DATA IN THIS EXERCISE →
>> Start

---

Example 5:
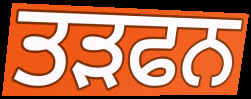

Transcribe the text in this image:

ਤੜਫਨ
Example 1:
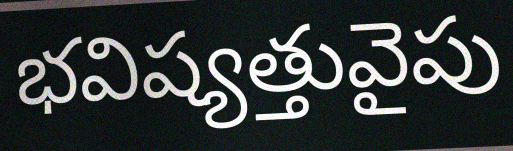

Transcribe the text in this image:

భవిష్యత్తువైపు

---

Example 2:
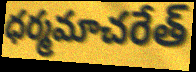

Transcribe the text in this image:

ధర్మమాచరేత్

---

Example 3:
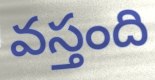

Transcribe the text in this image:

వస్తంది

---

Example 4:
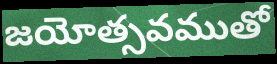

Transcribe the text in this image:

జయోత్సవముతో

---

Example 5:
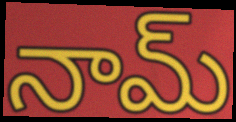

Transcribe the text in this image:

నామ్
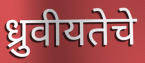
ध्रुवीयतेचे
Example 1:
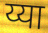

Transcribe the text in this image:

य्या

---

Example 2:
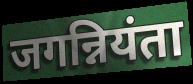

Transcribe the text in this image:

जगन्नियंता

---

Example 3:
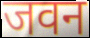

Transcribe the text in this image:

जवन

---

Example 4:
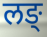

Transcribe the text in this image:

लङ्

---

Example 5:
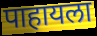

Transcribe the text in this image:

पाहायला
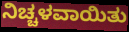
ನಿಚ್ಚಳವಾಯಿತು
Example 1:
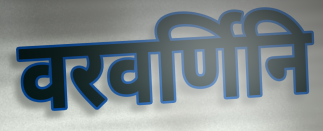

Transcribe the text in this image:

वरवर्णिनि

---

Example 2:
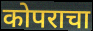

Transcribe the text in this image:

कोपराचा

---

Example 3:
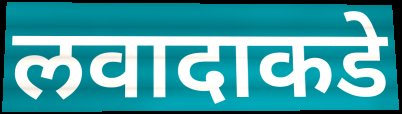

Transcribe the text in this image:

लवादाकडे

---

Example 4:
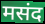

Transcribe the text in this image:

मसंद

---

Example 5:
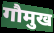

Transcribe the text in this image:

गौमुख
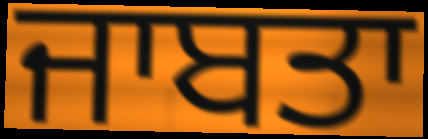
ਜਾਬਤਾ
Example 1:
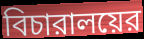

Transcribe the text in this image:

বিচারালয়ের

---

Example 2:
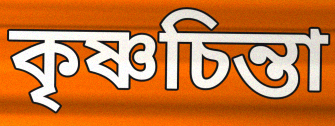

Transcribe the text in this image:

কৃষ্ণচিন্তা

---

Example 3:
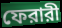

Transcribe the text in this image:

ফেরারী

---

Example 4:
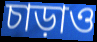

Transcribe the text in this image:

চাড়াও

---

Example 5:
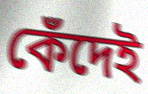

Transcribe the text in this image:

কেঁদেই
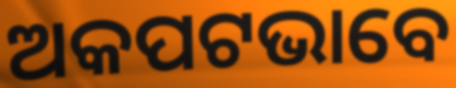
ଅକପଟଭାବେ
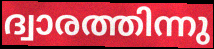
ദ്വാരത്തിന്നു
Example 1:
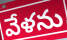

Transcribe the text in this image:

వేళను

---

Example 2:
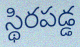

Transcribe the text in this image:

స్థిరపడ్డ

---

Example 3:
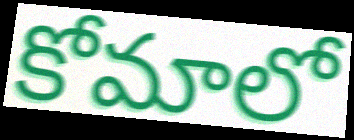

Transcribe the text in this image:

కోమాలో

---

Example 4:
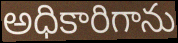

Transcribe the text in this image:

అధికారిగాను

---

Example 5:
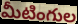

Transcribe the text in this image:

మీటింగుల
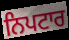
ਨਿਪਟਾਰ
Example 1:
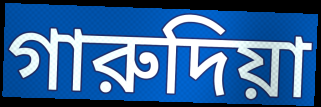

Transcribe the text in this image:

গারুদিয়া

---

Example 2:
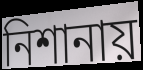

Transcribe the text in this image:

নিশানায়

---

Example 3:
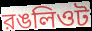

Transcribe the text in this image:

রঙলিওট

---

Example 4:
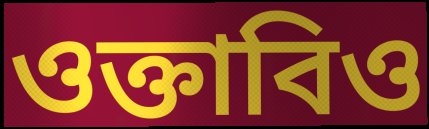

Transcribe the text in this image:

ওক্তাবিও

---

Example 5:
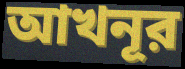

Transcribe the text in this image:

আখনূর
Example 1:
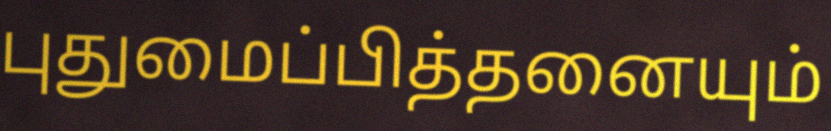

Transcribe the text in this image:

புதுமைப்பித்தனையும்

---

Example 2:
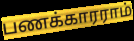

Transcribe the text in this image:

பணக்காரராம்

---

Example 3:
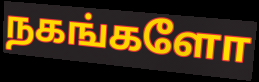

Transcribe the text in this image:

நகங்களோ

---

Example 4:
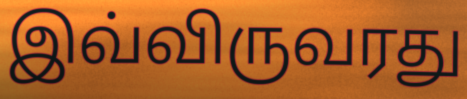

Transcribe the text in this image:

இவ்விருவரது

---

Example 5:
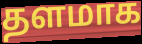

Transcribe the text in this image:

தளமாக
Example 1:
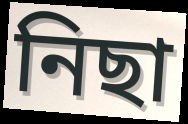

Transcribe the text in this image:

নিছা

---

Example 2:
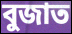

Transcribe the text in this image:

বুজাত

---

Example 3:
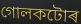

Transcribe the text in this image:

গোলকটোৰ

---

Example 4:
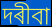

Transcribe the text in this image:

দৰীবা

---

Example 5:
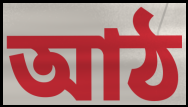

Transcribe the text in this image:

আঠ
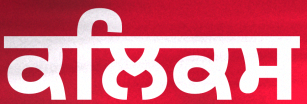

>> End

STATED PROBLEM →
Reproduce all of the entries above word for word, leaving out the pictures.

ANSWER IN FULL →
---

Example 5:

Transcribe the text in this image:

ਤੜਫਨ
Example 1:

Transcribe the text in this image:

భవిష్యత్తువైపు

---

Example 2:

Transcribe the text in this image:

ధర్మమాచరేత్

---

Example 3:

Transcribe the text in this image:

వస్తంది

---

Example 4:

Transcribe the text in this image:

జయోత్సవముతో

---

Example 5:

Transcribe the text in this image:

నామ్
ध्रुवीयतेचे
Example 1:

Transcribe the text in this image:

य्या

---

Example 2:

Transcribe the text in this image:

जगन्नियंता

---

Example 3:

Transcribe the text in this image:

जवन

---

Example 4:

Transcribe the text in this image:

लङ्

---

Example 5:

Transcribe the text in this image:

पाहायला
ನಿಚ್ಚಳವಾಯಿತು
Example 1:

Transcribe the text in this image:

वरवर्णिनि

---

Example 2:

Transcribe the text in this image:

कोपराचा

---

Example 3:

Transcribe the text in this image:

लवादाकडे

---

Example 4:

Transcribe the text in this image:

मसंद

---

Example 5:

Transcribe the text in this image:

गौमुख
ਜਾਬਤਾ
Example 1:

Transcribe the text in this image:

বিচারালয়ের

---

Example 2:

Transcribe the text in this image:

কৃষ্ণচিন্তা

---

Example 3:

Transcribe the text in this image:

ফেরারী

---

Example 4:

Transcribe the text in this image:

চাড়াও

---

Example 5:

Transcribe the text in this image:

কেঁদেই
ଅକପଟଭାବେ
ദ്വാരത്തിന്നു
Example 1:

Transcribe the text in this image:

వేళను

---

Example 2:

Transcribe the text in this image:

స్థిరపడ్డ

---

Example 3:

Transcribe the text in this image:

కోమాలో

---

Example 4:

Transcribe the text in this image:

అధికారిగాను

---

Example 5:

Transcribe the text in this image:

మీటింగుల
ਨਿਪਟਾਰ
Example 1:

Transcribe the text in this image:

গারুদিয়া

---

Example 2:

Transcribe the text in this image:

নিশানায়

---

Example 3:

Transcribe the text in this image:

রঙলিওট

---

Example 4:

Transcribe the text in this image:

ওক্তাবিও

---

Example 5:

Transcribe the text in this image:

আখনূর
Example 1:

Transcribe the text in this image:

புதுமைப்பித்தனையும்

---

Example 2:

Transcribe the text in this image:

பணக்காரராம்

---

Example 3:

Transcribe the text in this image:

நகங்களோ

---

Example 4:

Transcribe the text in this image:

இவ்விருவரது

---

Example 5:

Transcribe the text in this image:

தளமாக
Example 1:

Transcribe the text in this image:

নিছা

---

Example 2:

Transcribe the text in this image:

বুজাত

---

Example 3:

Transcribe the text in this image:

গোলকটোৰ

---

Example 4:

Transcribe the text in this image:

দৰীবা

---

Example 5:

Transcribe the text in this image:

আঠ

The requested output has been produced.